Surface Transfer Doping: A Novel Alternative to Classical Doping for Semiconductor Electronics

Vidhya Chakrapani
Rensselaer Polytechnic Institute
Virtual WebEx seminar
Wed, September 30, 2020 at 11:00 AM

WebEx link: https://rensselaer.webex.com/rensselaer/j.php?MTID=ma93dc36e9599786d8e73215439d21b98

Electronic properties of semiconductors can be controlled by introduction of appropriate dopants into the bulk lattice.  However, in a novel phenomenon known as “surface transfer doping,” free electrons or holes can be generated in undoped semiconductor surfaces, without the introduction of foreign atoms within the lattice, by controlled deposition of thin layer of certain chemical moieties with appropriate electronic structure.  In this type of doping, the nature of electrical conductivity and the direction of electron transfer depend crucially on the relative positions of the Fermi level of semiconductor and the chemical potential of electrons in the surface chemical moieties.  This doping phenomenon was first observed in undoped hydrogenated diamond, which shows a highly unusual p-type surface conductive layer on an otherwise insulating surface when exposed to ambient air.  In this case, surface conductivity develops spontaneously as a result of electron transfer from diamond to an adsorbed water film on the surface. Since then, this effect has been exploited for other systems, such as diamond/C60, graphene/C60, black phosphorus.  In addition, the process has been shown to affect electrical, optical and electrochemical properties of several technologically important materials such as single-walled carbon nanotubes, graphene, gallium nitride and zinc oxide.  This presentation will give an overview of the recent progress in this field and its impact on the emerging technologies.

**Data under study**

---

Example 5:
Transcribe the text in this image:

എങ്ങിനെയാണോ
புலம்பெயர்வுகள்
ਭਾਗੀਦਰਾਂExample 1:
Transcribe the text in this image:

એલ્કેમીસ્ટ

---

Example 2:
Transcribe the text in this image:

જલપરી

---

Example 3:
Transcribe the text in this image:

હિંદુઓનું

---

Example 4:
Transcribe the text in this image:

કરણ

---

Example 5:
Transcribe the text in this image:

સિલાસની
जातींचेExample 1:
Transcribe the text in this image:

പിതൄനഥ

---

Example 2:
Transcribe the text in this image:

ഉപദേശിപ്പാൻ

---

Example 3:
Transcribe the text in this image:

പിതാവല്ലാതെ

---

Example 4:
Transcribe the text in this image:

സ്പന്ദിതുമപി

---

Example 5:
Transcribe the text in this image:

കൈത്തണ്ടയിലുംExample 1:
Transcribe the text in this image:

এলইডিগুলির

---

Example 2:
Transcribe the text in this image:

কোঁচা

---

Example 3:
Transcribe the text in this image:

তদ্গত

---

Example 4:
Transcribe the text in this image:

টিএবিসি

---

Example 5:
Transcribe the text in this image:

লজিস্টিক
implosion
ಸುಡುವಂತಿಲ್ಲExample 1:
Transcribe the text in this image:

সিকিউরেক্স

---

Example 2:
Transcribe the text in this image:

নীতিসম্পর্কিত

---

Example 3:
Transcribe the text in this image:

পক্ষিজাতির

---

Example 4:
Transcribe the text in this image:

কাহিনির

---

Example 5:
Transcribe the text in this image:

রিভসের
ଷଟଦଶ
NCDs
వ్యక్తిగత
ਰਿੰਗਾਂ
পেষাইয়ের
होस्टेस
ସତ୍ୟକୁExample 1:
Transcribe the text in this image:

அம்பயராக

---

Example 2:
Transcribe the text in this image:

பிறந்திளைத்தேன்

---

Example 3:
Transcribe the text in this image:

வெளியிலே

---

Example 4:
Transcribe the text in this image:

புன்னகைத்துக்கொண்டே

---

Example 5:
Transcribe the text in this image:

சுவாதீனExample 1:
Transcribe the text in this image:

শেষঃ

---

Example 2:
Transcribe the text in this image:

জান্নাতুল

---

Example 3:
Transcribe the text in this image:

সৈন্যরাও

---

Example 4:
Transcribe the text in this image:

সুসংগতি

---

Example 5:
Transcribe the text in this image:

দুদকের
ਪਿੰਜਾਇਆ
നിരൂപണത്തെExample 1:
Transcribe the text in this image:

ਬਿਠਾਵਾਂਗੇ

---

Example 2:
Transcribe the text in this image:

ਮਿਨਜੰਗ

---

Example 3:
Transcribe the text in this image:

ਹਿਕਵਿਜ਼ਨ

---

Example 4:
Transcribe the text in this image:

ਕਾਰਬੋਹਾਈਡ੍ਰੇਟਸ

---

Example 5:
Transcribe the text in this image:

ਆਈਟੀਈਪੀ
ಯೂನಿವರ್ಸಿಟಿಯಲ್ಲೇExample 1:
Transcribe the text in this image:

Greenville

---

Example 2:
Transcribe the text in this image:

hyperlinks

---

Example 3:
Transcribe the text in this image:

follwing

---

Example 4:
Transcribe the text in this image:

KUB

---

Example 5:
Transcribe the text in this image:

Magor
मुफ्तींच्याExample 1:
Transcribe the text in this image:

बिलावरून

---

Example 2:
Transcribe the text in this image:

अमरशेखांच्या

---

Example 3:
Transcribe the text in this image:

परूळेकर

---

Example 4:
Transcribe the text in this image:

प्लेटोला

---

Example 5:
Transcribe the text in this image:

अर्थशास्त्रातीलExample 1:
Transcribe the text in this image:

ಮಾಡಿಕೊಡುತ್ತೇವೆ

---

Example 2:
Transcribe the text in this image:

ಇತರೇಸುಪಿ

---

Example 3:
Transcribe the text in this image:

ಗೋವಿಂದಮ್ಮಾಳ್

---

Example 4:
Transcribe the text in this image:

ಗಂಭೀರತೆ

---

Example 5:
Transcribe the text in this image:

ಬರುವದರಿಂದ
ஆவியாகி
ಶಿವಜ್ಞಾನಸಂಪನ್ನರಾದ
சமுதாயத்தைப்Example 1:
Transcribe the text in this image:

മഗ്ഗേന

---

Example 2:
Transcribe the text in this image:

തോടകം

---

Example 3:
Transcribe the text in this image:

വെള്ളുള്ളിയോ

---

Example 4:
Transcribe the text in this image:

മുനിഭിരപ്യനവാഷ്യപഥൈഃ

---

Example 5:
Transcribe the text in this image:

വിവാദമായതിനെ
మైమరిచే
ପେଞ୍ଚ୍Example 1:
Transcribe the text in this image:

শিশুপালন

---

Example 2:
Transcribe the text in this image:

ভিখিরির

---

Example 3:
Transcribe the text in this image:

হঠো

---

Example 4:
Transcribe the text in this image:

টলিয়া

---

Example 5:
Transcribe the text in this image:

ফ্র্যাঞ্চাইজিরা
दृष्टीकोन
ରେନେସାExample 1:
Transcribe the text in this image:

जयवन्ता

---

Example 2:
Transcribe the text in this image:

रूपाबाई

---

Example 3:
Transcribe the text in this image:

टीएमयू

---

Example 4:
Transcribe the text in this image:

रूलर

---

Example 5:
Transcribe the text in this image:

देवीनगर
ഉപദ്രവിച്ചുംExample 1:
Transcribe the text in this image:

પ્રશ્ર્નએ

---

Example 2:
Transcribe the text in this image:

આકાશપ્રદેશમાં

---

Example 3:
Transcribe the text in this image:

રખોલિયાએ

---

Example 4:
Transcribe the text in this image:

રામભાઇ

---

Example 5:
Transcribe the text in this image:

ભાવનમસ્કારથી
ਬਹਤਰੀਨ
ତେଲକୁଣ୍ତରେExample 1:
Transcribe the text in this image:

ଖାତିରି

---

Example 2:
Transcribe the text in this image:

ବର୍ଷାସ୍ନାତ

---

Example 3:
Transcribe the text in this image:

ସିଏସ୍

**Tasks to carry out**
1/ Answer from the surface transfer doping seminar announcement:
(a) In what material was surface transfer doping first observed?
(b) On what do the nature of electrical conductivity and the direction of electron transfer depend?
(c) On what day and at what time is the seminar held?
2/ Write a continuation of the surface transfer doping seminar announcement, starting after its final sentence.

**Answers**
1/
(a) Undoped hydrogenated diamond.
(b) On the relative positions of the Fermi level of the semiconductor and the chemical potential of electrons in the surface chemical moieties.
(c) Wednesday, September 30, 2020, at 11:00 AM.

2/
Vidhya Chakrapani

Vidhya Chakrapani is currently an Associate Professor with a joint appointment in Dept. of Chemical and Biological Engineering and Dept. of Physics at Rensselaer Polytechnic Institute. She completed her PhD at Case Western Reserve University in 2007 and went on to postdoctoral studies at Georgia Institute of Technology and Notre Dame Radiation Laboratory. She worked at Tokyo Electron Technology Center for nearly 2 years before moving to RPI.  For the past 20 years, her research has focused on the various fundamental and applied aspects of semiconductor electrochemistry, including photocatalysis, electrocatalysis, solar cells, and Li ion batteries.  For her work on diamond electrochemistry, she was awarded the Outstanding Young Researcher award from the Sigma Xi Research Society and the Young Investigator awards from the Indian Institute of Science and JNCAR, India. She has published more than 35 papers in this field along with 3 patents.